Il Messico verso la quarta trasformazione


“Oggi non inizia solo un nuovo governo, oggi comincia un cambiamento di regime politico. A partire da ora si avvierà una trasformazione politica e ordinata, ma al tempo stesso profonda e radicale”. Con queste parole, pronunciate alla Camera il primo dicembre all’atto dell’insediamento, Andrés Manuel López Obrador ha indicato che il suo governo intende voltare pagina, dando il via a quella quarta trasformazione del paese (dopo la lotta per l’indipendenza, le riforme in senso laico e modernizzatore di Benito Juárez, la Rivoluzione del 1910) che aveva promesso in campagna elettorale.

Non lo aspetta un compito facile. La guerra al narcotraffico, scatenata dalla presidenza Calderón, ha portato a quasi 200.000 omicidi solo nel sessennio di Peña Nieto, mentre i poteri dei cartelli della droga si sono estesi a tutto il territorio nazionale. Nel macabro elenco dei caduti figurano numerosi leader comunitari: tra le ultime vittime Julián Carrillo, difensore della sierra tarahumara, e Noel Castillo, del Comité por la Defensa de los Derechos Indígenas di Oaxaca, assassinati in ottobre.
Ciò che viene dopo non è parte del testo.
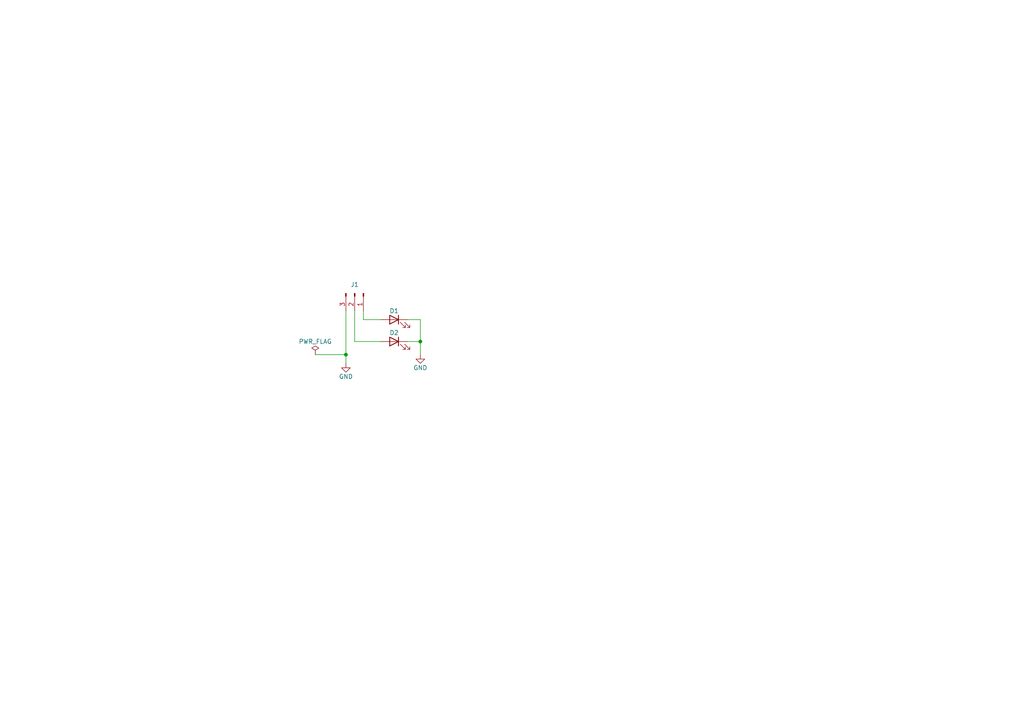
<source format=kicad_sch>
(kicad_sch (version 20230121) (generator eeschema)

  (uuid efabd655-0c71-4976-89a0-43a745259615)

  (paper "A4")

  

  (junction (at 100.33 102.87) (diameter 0) (color 0 0 0 0)
    (uuid 2feaf9a8-d8eb-4518-ac9f-cb729224a430)
  )
  (junction (at 121.92 99.06) (diameter 0) (color 0 0 0 0)
    (uuid 8e893ec1-fbac-4a92-ab29-91cc1728fcdf)
  )

  (wire (pts (xy 105.41 90.17) (xy 105.41 92.71))
    (stroke (width 0) (type default))
    (uuid 2664386d-d56e-40f4-99bc-030a98e95963)
  )
  (wire (pts (xy 118.11 99.06) (xy 121.92 99.06))
    (stroke (width 0) (type default))
    (uuid 3fb992fb-8fa7-4575-a9d2-ecb19a141390)
  )
  (wire (pts (xy 100.33 90.17) (xy 100.33 102.87))
    (stroke (width 0) (type default))
    (uuid 62ed3005-a52c-497e-9dd4-13b7ba797848)
  )
  (wire (pts (xy 102.87 90.17) (xy 102.87 99.06))
    (stroke (width 0) (type default))
    (uuid 6573632e-acbc-457d-81d2-ff6181be1897)
  )
  (wire (pts (xy 102.87 99.06) (xy 110.49 99.06))
    (stroke (width 0) (type default))
    (uuid 73b8c756-499a-4a08-b37b-417243170ccf)
  )
  (wire (pts (xy 118.11 92.71) (xy 121.92 92.71))
    (stroke (width 0) (type default))
    (uuid 78cbdcb9-58f0-4c20-9a58-77254ad0f1bc)
  )
  (wire (pts (xy 91.44 102.87) (xy 100.33 102.87))
    (stroke (width 0) (type default))
    (uuid 92b5957c-99ab-43d9-9e9a-1aa44aa3a0b8)
  )
  (wire (pts (xy 121.92 92.71) (xy 121.92 99.06))
    (stroke (width 0) (type default))
    (uuid cdd0f830-b1f2-4fc0-b13f-60e59d0a6889)
  )
  (wire (pts (xy 105.41 92.71) (xy 110.49 92.71))
    (stroke (width 0) (type default))
    (uuid d5fce6d1-0bf9-4455-8ed1-67b50c755ff1)
  )
  (wire (pts (xy 121.92 99.06) (xy 121.92 102.87))
    (stroke (width 0) (type default))
    (uuid e51f7d8d-64a0-454f-ab31-18e99372f69e)
  )
  (wire (pts (xy 100.33 102.87) (xy 100.33 105.41))
    (stroke (width 0) (type default))
    (uuid fbd3b51e-fa81-4ca3-afbe-99008749b961)
  )

  (symbol (lib_id "power:GND") (at 100.33 105.41 0) (unit 1)
    (in_bom yes) (on_board yes) (dnp no)
    (uuid 03bc12e7-e947-4696-aeb1-b1127450764f)
    (property "Reference" "#PWR02" (at 100.33 111.76 0)
      (effects (font (size 1.27 1.27)) hide)
    )
    (property "Value" "GND" (at 100.33 109.22 0)
      (effects (font (size 1.27 1.27)))
    )
    (property "Footprint" "" (at 100.33 105.41 0)
      (effects (font (size 1.27 1.27)) hide)
    )
    (property "Datasheet" "" (at 100.33 105.41 0)
      (effects (font (size 1.27 1.27)) hide)
    )
    (pin "1" (uuid 727224dc-42e0-45cc-a6cf-f35b6529ae87))
    (instances
      (project "MECA-LEDS"
        (path "/efabd655-0c71-4976-89a0-43a745259615"
          (reference "#PWR02") (unit 1)
        )
      )
    )
  )

  (symbol (lib_id "Device:LED") (at 114.3 92.71 0) (mirror y) (unit 1)
    (in_bom yes) (on_board yes) (dnp no)
    (uuid 0c2edb98-a880-45a8-bdc7-ab4a28c12f53)
    (property "Reference" "D1" (at 114.3 90.17 0)
      (effects (font (size 1.27 1.27)))
    )
    (property "Value" "LED" (at 115.8875 88.9 0)
      (effects (font (size 1.27 1.27)) hide)
    )
    (property "Footprint" "LED_THT:LED_D3.0mm" (at 114.3 92.71 0)
      (effects (font (size 1.27 1.27)) hide)
    )
    (property "Datasheet" "~" (at 114.3 92.71 0)
      (effects (font (size 1.27 1.27)) hide)
    )
    (pin "1" (uuid 7777c21f-ade2-4c57-9a44-47218dfd3bae))
    (pin "2" (uuid cc5b4651-f0a8-470f-a283-2f8cab4d0873))
    (instances
      (project "MECA-LEDS"
        (path "/efabd655-0c71-4976-89a0-43a745259615"
          (reference "D1") (unit 1)
        )
      )
    )
  )

  (symbol (lib_id "Connector:Conn_01x03_Pin") (at 102.87 85.09 270) (unit 1)
    (in_bom yes) (on_board yes) (dnp no)
    (uuid 32a3b67a-f16b-4f53-b030-5a1ca63aa7d4)
    (property "Reference" "J1" (at 102.87 82.55 90)
      (effects (font (size 1.27 1.27)))
    )
    (property "Value" "Conn_01x03_Pin" (at 102.87 82.55 90)
      (effects (font (size 1.27 1.27)) hide)
    )
    (property "Footprint" "Connector_PinSocket_2.54mm:PinSocket_1x03_P2.54mm_Vertical" (at 102.87 85.09 0)
      (effects (font (size 1.27 1.27)) hide)
    )
    (property "Datasheet" "~" (at 102.87 85.09 0)
      (effects (font (size 1.27 1.27)) hide)
    )
    (pin "3" (uuid 0f005eaa-6542-4852-a901-06a8e1fde07a))
    (pin "1" (uuid f2549e44-6f59-4d9b-bade-9f083c136517))
    (pin "2" (uuid 41f2c868-d882-4363-8619-749370599132))
    (instances
      (project "MECA-LEDS"
        (path "/efabd655-0c71-4976-89a0-43a745259615"
          (reference "J1") (unit 1)
        )
      )
    )
  )

  (symbol (lib_id "Device:LED") (at 114.3 99.06 0) (mirror y) (unit 1)
    (in_bom yes) (on_board yes) (dnp no)
    (uuid 4e44b9af-b61b-4fc3-abed-5cd3c0c0cad1)
    (property "Reference" "D2" (at 114.3 96.52 0)
      (effects (font (size 1.27 1.27)))
    )
    (property "Value" "LED" (at 115.8875 95.25 0)
      (effects (font (size 1.27 1.27)) hide)
    )
    (property "Footprint" "LED_THT:LED_D3.0mm" (at 114.3 99.06 0)
      (effects (font (size 1.27 1.27)) hide)
    )
    (property "Datasheet" "~" (at 114.3 99.06 0)
      (effects (font (size 1.27 1.27)) hide)
    )
    (pin "2" (uuid d0ff738e-7e58-45cc-9807-cf5dfee74de0))
    (pin "1" (uuid 0791c8b3-1fdc-46d1-ab88-2ff35ddd8cec))
    (instances
      (project "MECA-LEDS"
        (path "/efabd655-0c71-4976-89a0-43a745259615"
          (reference "D2") (unit 1)
        )
      )
    )
  )

  (symbol (lib_id "power:GND") (at 121.92 102.87 0) (unit 1)
    (in_bom yes) (on_board yes) (dnp no)
    (uuid 6c3d5c2a-b495-4fdb-bab0-0f87ba8e9269)
    (property "Reference" "#PWR01" (at 121.92 109.22 0)
      (effects (font (size 1.27 1.27)) hide)
    )
    (property "Value" "GND" (at 121.92 106.68 0)
      (effects (font (size 1.27 1.27)))
    )
    (property "Footprint" "" (at 121.92 102.87 0)
      (effects (font (size 1.27 1.27)) hide)
    )
    (property "Datasheet" "" (at 121.92 102.87 0)
      (effects (font (size 1.27 1.27)) hide)
    )
    (pin "1" (uuid af31ce1b-41d8-4355-ba38-4cb101830f6f))
    (instances
      (project "MECA-LEDS"
        (path "/efabd655-0c71-4976-89a0-43a745259615"
          (reference "#PWR01") (unit 1)
        )
      )
    )
  )

  (symbol (lib_id "power:PWR_FLAG") (at 91.44 102.87 0) (unit 1)
    (in_bom yes) (on_board yes) (dnp no)
    (uuid a71a6cbf-ef26-4b30-852f-062870e7585c)
    (property "Reference" "#FLG01" (at 91.44 100.965 0)
      (effects (font (size 1.27 1.27)) hide)
    )
    (property "Value" "PWR_FLAG" (at 91.44 99.06 0)
      (effects (font (size 1.27 1.27)))
    )
    (property "Footprint" "" (at 91.44 102.87 0)
      (effects (font (size 1.27 1.27)) hide)
    )
    (property "Datasheet" "~" (at 91.44 102.87 0)
      (effects (font (size 1.27 1.27)) hide)
    )
    (pin "1" (uuid 95ce9b3c-ce49-4a21-8d5e-24dfbd39bd9b))
    (instances
      (project "MECA-LEDS"
        (path "/efabd655-0c71-4976-89a0-43a745259615"
          (reference "#FLG01") (unit 1)
        )
      )
    )
  )

  (sheet_instances
    (path "/" (page "1"))
  )
)

</source>
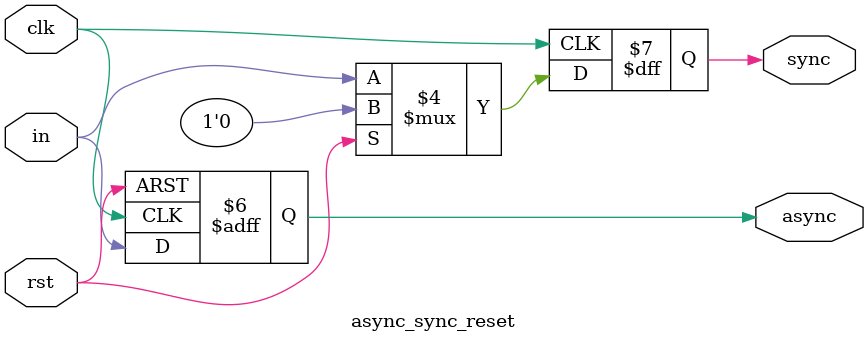
<source format=v>
module async_sync_reset (in,clk,rst,async,sync);
input in,clk,rst;
output reg async,sync;

always@(posedge clk)
begin
if(rst)
sync <= 1'b0;
else
sync <= in;
end

always @(posedge clk,posedge rst)
begin
if(rst)
async <= 1'b0;
else
async <= in;
end

endmodule

</source>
Moltissimi anche i giornalisti, tanto che il Messico è considerato uno dei paesi più pericolosi per questa professione. Proprio il giorno dell’insediamento è stato trovato il corpo senza vita di Jesús Alejandro Márquez Jiménez, direttore del settimanale Orión Informativo ed ex candidato di Morena a regidor del municipio di Tuxpan. E la spirale di violenza è alimentata dall’impunità. Per dare un segno di cambiamento López Obrador ha posto tra i suoi punti programmatici un’indagine a fondo sul caso più emblematico di questi anni: la scomparsa dei 43 studenti di Ayotzinapa.

Nel “fallimento del modello neoliberista applicato in 36 anni” e nel “predominio della più immonda corruzione pubblica e privata” Amlo ha individuato le cause della crisi in cui versa il paese. La presidenza di Peña Nieto ha visto la politica neoliberista portata alle estreme conseguenze, con l’apertura dell’industria energetica ai privati. Gli effetti non sono stati quelli sperati: non sono arrivati gli attesi capitali esteri, mentre il prezzo dei combustibili è cresciuto e la produzione è calata, tanto che attualmente il Messico deve importare non solo benzina, ma anche greggio. López Obrador propone un’inversione di tendenza, con maggiori investimenti pubblici indirizzati non soltanto all’ammodernamento del settore, ma alla costruzione di nuove infrastrutture. I fondi per tali progetti e per i programmi sociali a favore di disoccupati, studenti, pensionati verranno reperiti attraverso la lotta alla corruzione e la riduzione delle spese di gestione. Lo stesso Amlo ha voluto dare l’esempio, decidendo la vendita dell’aereo presidenziale e tagliando del 40% il proprio appannaggio.

Anche nel metodo di governo si preannuncia una svolta. Le scelte su temi rilevanti per la vita dei cittadini saranno sottoposte a consultazione popolare: è già avvenuto in questi mesi di transizione con il progetto del nuovo aeroporto internazionale della capitale, che era avversato dagli ambientalisti e dagli ejidatarios della zona e che è stato bocciato dalla maggioranza dei votanti. E’ previsto inoltre un plebiscito nella prima domenica di luglio 2021, che potrà decidere la revoca del mandato presidenziale.

Il primo impegno della nuova amministrazione sarà quello di prestare particolare attenzione alla condizione della popolazione indigena: “E’ una vergogna che i nostri popoli originari vivano da secoli sotto l’oppressione e il razzismo, caricando sulle spalle la miseria e l’emarginazione”. E le comunità native hanno risposto dando fiducia al neopresidente: nel corso di un solenne rituale nello Zócalo della capitale hanno chiesto per lui la protezione degli antenati e la leader comunitaria di Oaxaca, Carmen Santiago Alonso, a nome dei 68 popoli originari gli ha consegnato il bastón de mando. Carmen, la guardiana del agua, è una figura nota e rispettata per la sua lunga lotta in difesa delle risorse idriche minacciate dall’attività estrattiva, una battaglia che finora ha trovato nel governo federale un nemico. La consacrazione di Amlo nello Zócalo costituisce dunque una svolta storica: è la prima volta che un capo dello Stato messicano riceve in questa forma il simbolo indigeno del comando, segno di potere e di grande responsabilità.